Howard drove, Michaels rode shotgun, Jay sat in the back. As they idled slowly along the highway, looking toward the beach, Jay said, “Got to be. Permit specifies this part of the beach. That sandwich shop over there is in the movie. I pulled it up and scanned location shots. That house to the far left was built two years ago, so it wasn’t there then.”
“Do we have owners on these?”
“Yes. The pinkish one is owned by the actress Lorrie DeVivio. She got it in the divorce settlement with her fifth ex-husband Jessel Tammens, the movie producer.”
“DeVivio is what… sixty and rich? Hard to image her making and peddling dope,” Howard said.
“Ah, you know the old movie stars, eh, General?”
“She won an Oscar,” Howard said. “And not for her looks.”
“What about the other houses?”
“Second one belongs to the chairman of the board of the Yokohama-USA Bank.
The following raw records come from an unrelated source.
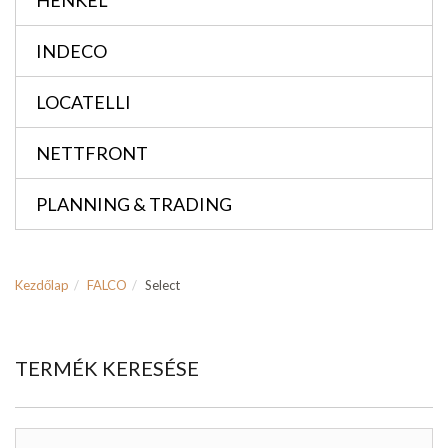
HENKEL
INDECO
LOCATELLI
NETTFRONT
PLANNING & TRADING
Kezdőlap
FALCO
Select
TERMÉK KERESÉSE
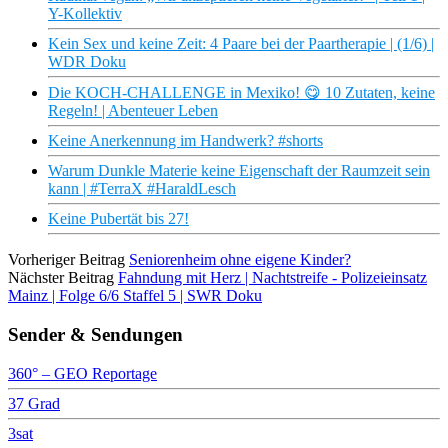
Y-Kollektiv
Kein Sex und keine Zeit: 4 Paare bei der Paartherapie | (1/6) |
WDR Doku
Die KOCH-CHALLENGE in Mexiko! 😋 10 Zutaten, keine
Regeln! | Abenteuer Leben
Keine Anerkennung im Handwerk? #shorts
Warum Dunkle Materie keine Eigenschaft der Raumzeit sein
kann | #TerraX #HaraldLesch
Keine Pubertät bis 27!
Vorheriger Beitrag
Seniorenheim ohne eigene Kinder?
Nächster Beitrag
Fahndung mit Herz | Nachtstreife - Polizeieinsatz
Mainz | Folge 6/6 Staffel 5 | SWR Doku
Sender & Sendungen
360° – GEO Reportage
37 Grad
3sat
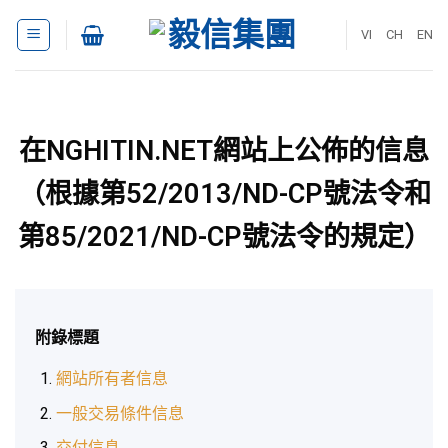
跳
到
VI
CH
EN
内
容
在NGHITIN.NET網站上公佈的信息
（根據第52/2013/ND-CP號法令和
第85/2021/ND-CP號法令的規定）
附錄標題
網站所有者信息
一般交易條件信息
交付信息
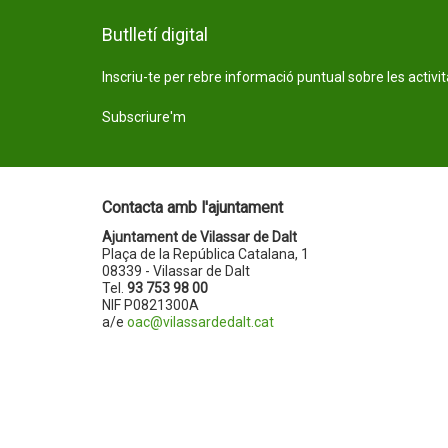
Butlletí digital
Inscriu-te per rebre informació puntual sobre les activi
Subscriure'm
Contacta amb l'ajuntament
Ajuntament de Vilassar de Dalt
Plaça de la República Catalana, 1
08339 - Vilassar de Dalt
Tel.
93 753 98 00
NIF P0821300A
a/e
oac@vilassardedalt.cat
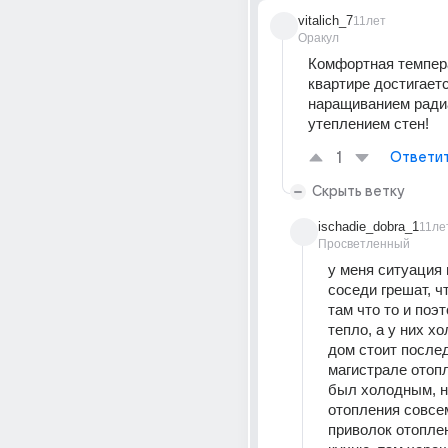
vitalich_7
11лет
Оракул
Комфортная темпера
квартире достигаетс
наращиванием радиа
утеплением стен!
1
Ответи
Скрыть ветку
ischadie_dobra_1
11ле
Просветленный
у меня ситуация н
соседи грешат, ч
там что то и поэт
тепло, а у них хо
дом стоит послед
магистрале отопл
был холодным, на
отопления совсем 
приволок отоплен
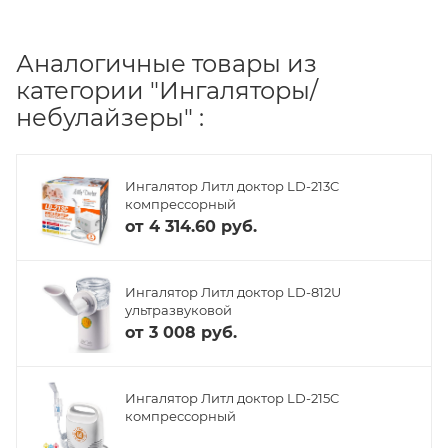
Аналогичные товары из
категории "Ингаляторы/
небулайзеры" :
Ингалятор Литл доктор LD-213C
компрессорный
от
4 314.60 руб.
Ингалятор Литл доктор LD-812U
ультразвуковой
от
3 008 руб.
Ингалятор Литл доктор LD-215C
компрессорный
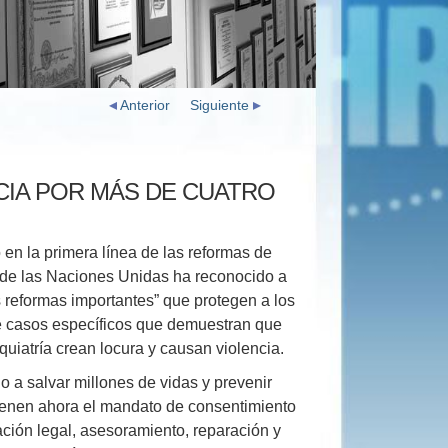
Anterior
Siguiente
ICIA POR MÁS DE CUATRO
n la primera línea de las reformas de
 de las Naciones Unidas ha reconocido a
eformas importantes” que protegen a los
e casos específicos que demuestran que
quiatría crean locura y causan violencia.
 a salvar millones de vidas y prevenir
ienen ahora el mandato de consentimiento
ación legal, asesoramiento, reparación y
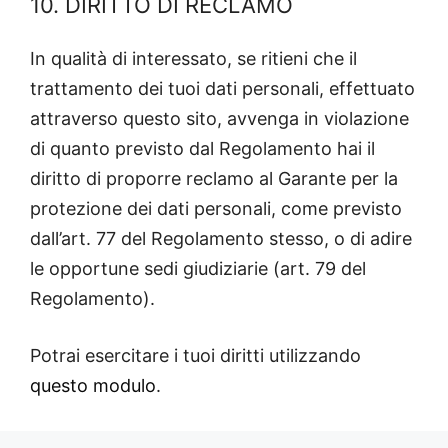
10. DIRITTO DI RECLAMO
In qualità di interessato, se ritieni che il
trattamento dei tuoi dati personali, effettuato
attraverso questo sito, avvenga in violazione
di quanto previsto dal Regolamento hai il
diritto di proporre reclamo al Garante per la
protezione dei dati personali, come previsto
dall’art. 77 del Regolamento stesso, o di adire
le opportune sedi giudiziarie (art. 79 del
Regolamento).
Potrai esercitare i tuoi diritti utilizzando
questo modulo
.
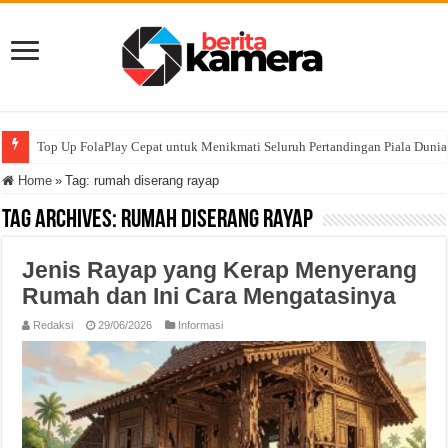
Top Up FolaPlay Cepat untuk Menikmati Seluruh Pertandingan Piala Duni
Home
»
Tag:
rumah diserang rayap
Tag Archives:
rumah diserang rayap
Jenis Rayap yang Kerap Menyerang
Rumah dan Ini Cara Mengatasinya
Redaksi
29/06/2026
Informasi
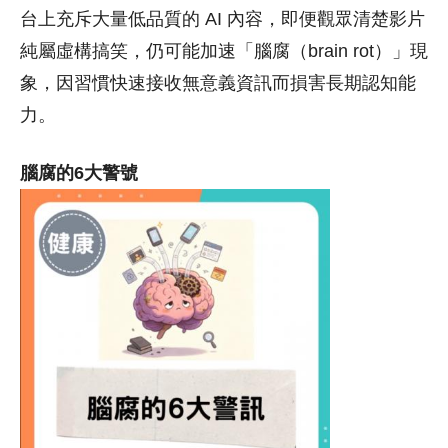
台上充斥大量低品質的 AI 內容，即便觀眾清楚影片
純屬虛構搞笑，仍可能加速「腦腐（brain rot）」現
象，因習慣快速接收無意義資訊而損害長期認知能
力。
腦腐的6大警號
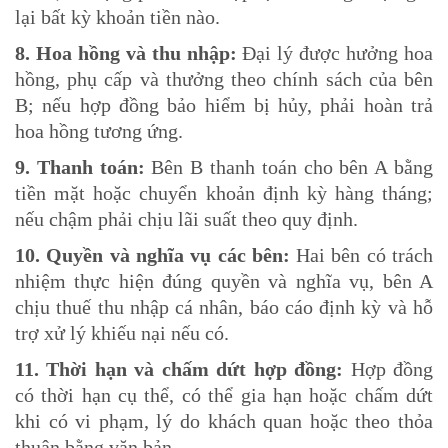
lại bất kỳ khoản tiền nào.
8. Hoa hồng và thu nhập:
Đại lý được hưởng hoa
hồng, phụ cấp và thưởng theo chính sách của bên
B; nếu hợp đồng bảo hiểm bị hủy, phải hoàn trả
hoa hồng tương ứng.
9. Thanh toán:
Bên B thanh toán cho bên A bằng
tiền mặt hoặc chuyển khoản định kỳ hàng tháng;
nếu chậm phải chịu lãi suất theo quy định.
10. Quyền và nghĩa vụ các bên:
Hai bên có trách
nhiệm thực hiện đúng quyền và nghĩa vụ, bên A
chịu thuế thu nhập cá nhân, báo cáo định kỳ và hỗ
trợ xử lý khiếu nại nếu có.
11. Thời hạn và chấm dứt hợp đồng:
Hợp đồng
có thời hạn cụ thể, có thể gia hạn hoặc chấm dứt
khi có vi phạm, lý do khách quan hoặc theo thỏa
thuận bằng văn bản.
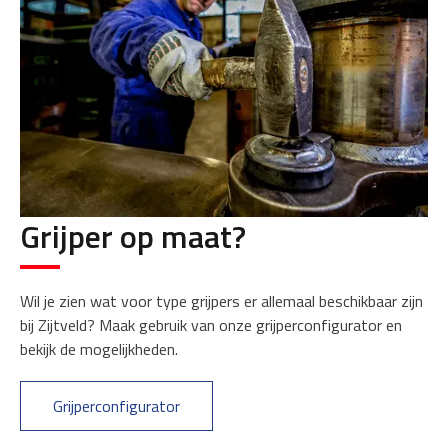
Grijper op maat?
Wil je zien wat voor type grijpers er allemaal beschikbaar zijn
bij Zijtveld? Maak gebruik van onze grijperconfigurator en
bekijk de mogelijkheden.
Grijperconfigurator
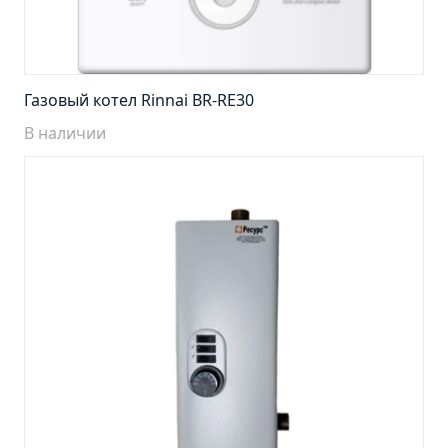
Тумба подвесная Манхэттен 65 бетон (ум.Оскар)
Тумба подвесная Манхэттен 75 бетон (ум.Оскар)
Тумба подвесная Стокгольм 60 (ум.COMO)
Тумба подвесная Стокгольм 70 (ум.COMO)
Газовый котел Rinnai BR-RE30
Тумба Стиль 65 (ум.Стиль)
В наличии
Тумба Стиль 75 (ум.Стиль)
Тумба Толедо 65 (ум.Стиль)
Тумба Турин 65 (ум.Элеганс)
Тумба Турин 85 (ум.Стиль)
Тумба Уют 45 (ум.Уют)
Тумба Уют 60 (ум.Уют)
Тумба Фортуна 50 (ум.Уют)
Тумба Эко 50 лиственица (ум.Уют)
Тумба Эко 50 лиственица (ум.Уют) Л.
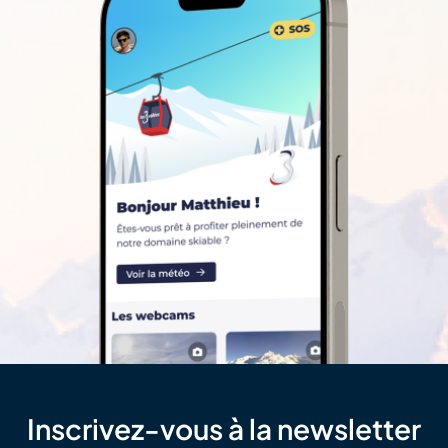
Inscrivez-vous à la newsletter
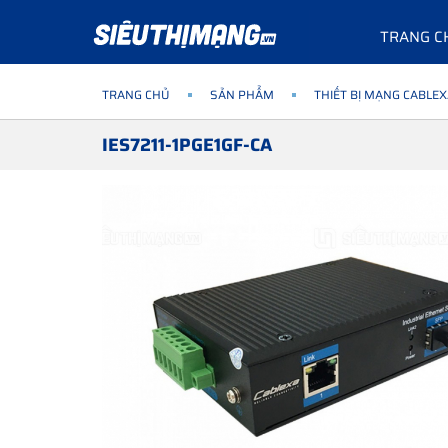
TRANG C
TRANG CHỦ
SẢN PHẨM
THIẾT BỊ MẠNG CABLE
IES7211-1PGE1GF-CA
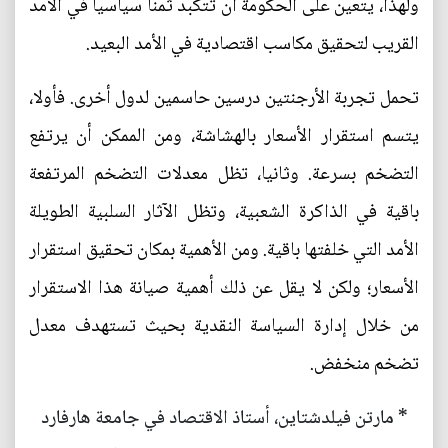
ولهذا، يتعين على الحكومة أن تتكبد ثمنا سياسيا في الأمد
القريب لتحقيق مكاسب اقتصادية في الأمد البعيد.
تحمل تجربة الأرجنتين درسين حاسمين لدول أخرى. فأولا،
يتسم استقرار الأسعار بالهشاشة، ومن الممكن أن يرتفع
التضخم بسرعة. وثانيا، تظل معدلات التضخم المرتفعة
باقية في الذاكرة الشعبية، وتظل الآثار السلبية الطويلة
الأمد التي خلفتها باقية. ومن الأهمية بمكان تحقيق استقرار
الأسعار؛ ولكن لا يقل عن ذلك أهمية صيانة هذا الاستقرار
من خلال إدارة السياسة النقدية بحيث تستهدف معدل
تضخم منخفض.
* مارتن فيلدشتاين، أستاذ الاقتصاد في جامعة هارفارد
He’s also sixty-something and also richer than God.
“Third one, the pale blue and white one, is owned by a corporation called Projects, Inc. Some kind of corporate retreat, maybe. I’m running down the incorporation stuff now. They are out of Delaware.
“Fourth one belongs to one Saul Horowitz. Don’t know who Solly is, and the searchbots haven’t been more forthcoming so far.”
“That sounds promising. Pull over there, into that restaurant lot, and let’s think about this for a minute,” Michaels said.
All four of the houses had security gates and fences, at least to the road side. As Howard parked the car, a Mercedes convertible arrived in front of the third house and pulled up to the gate. The car’s top was down, and a sun-bleached blond, deeply tanned young man in a Hawaiian shirt who looked like a surfer held up an electronic remote and pointed it at the heavy steel gate, which slowly swung open to admit his car. He pulled into the drive, and the gate started to close behind him.
“Yo, kahuna dude!” Jay said, in a valley-boy voice, “Surf’s up!” Jay held up his hand, the middle fingers closed, his thumb and little finger extended. He waggled his hand back and forth. “Mahalo!”
“Thank you, Brian Wilson. You get the license plate number?” Michaels said.
“Crap! I’m sorry, boss—”
“It’s a vanity,” Howard said. “P-R-O-J-E-C-T-S.”
“Run it,” Michaels ordered.
Jay, chagrined at his failure to catch the number, dialed up the California DMV and logged in, using his Net Force access code.
A few seconds later, he said, “Car is owned by Projects, Inc.,” he said. “Big surprise there, huh? Looks like you get wheels to go with the house. Nice perks.”